*Recorded information:*
-.-.-
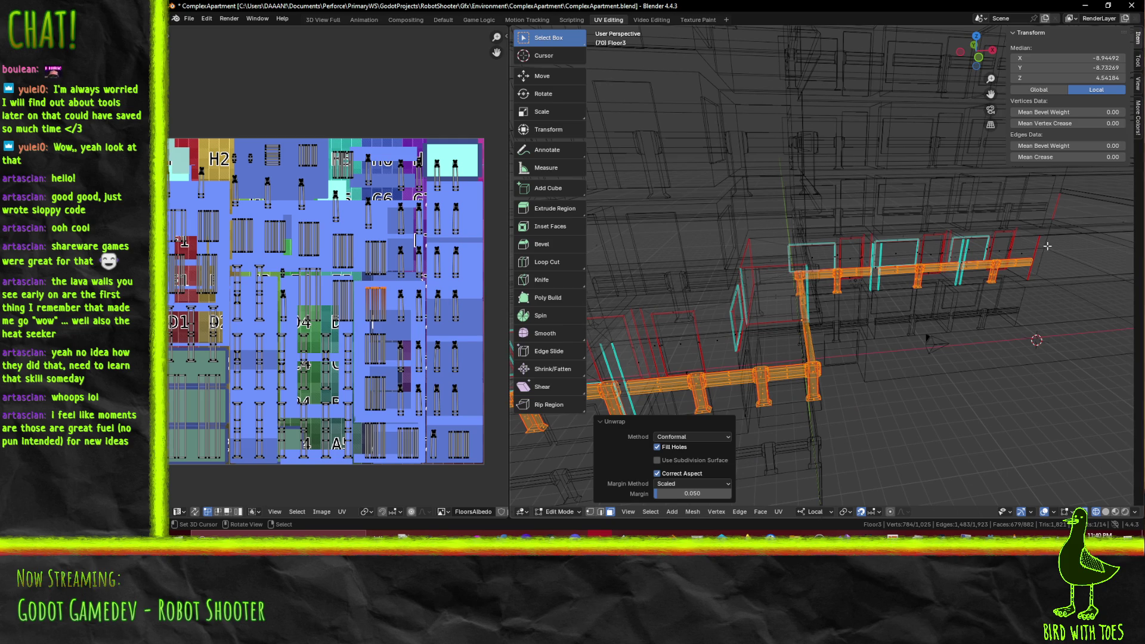
middle_click_drag(331, 417, 383, 425)
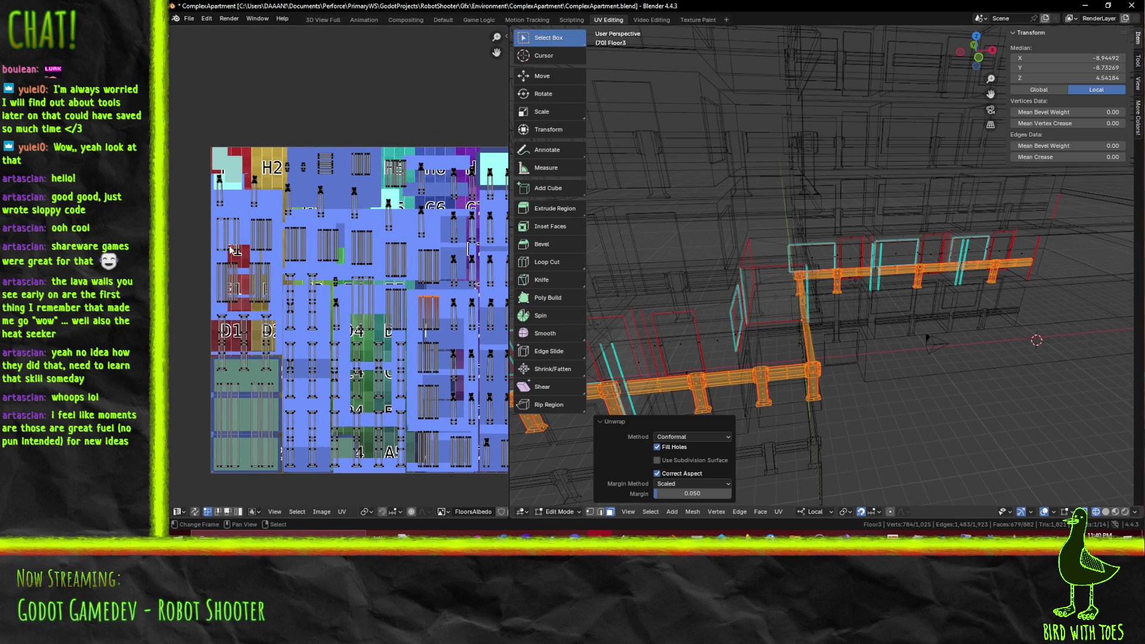
middle_click_drag(403, 352, 367, 346)
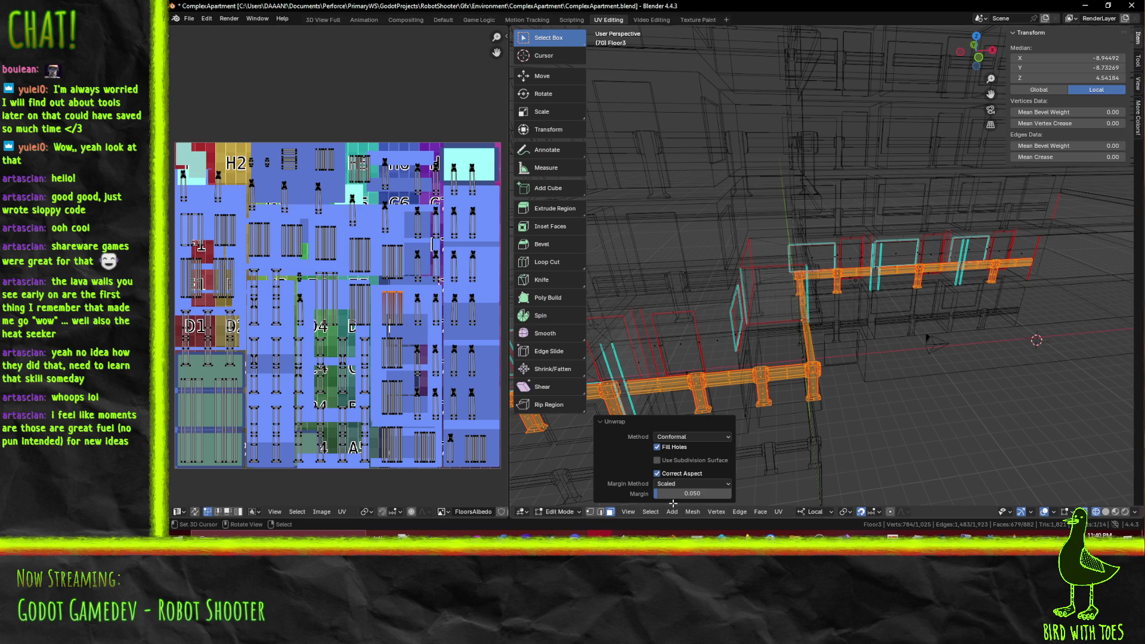
Step: Re-unwrap with a 0.010 margin, then select all railing UV islands and pin them
double_click(696, 494)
-.-.-
*Description of the task:* Retype the line containing "Step: Re-unwrap with" and all the lines after it, ending with the final line of the material, exactly.

*Answer space:*
Step: Re-unwrap with a 0.010 margin, then select all railing UV islands and pin them
double_click(696, 494)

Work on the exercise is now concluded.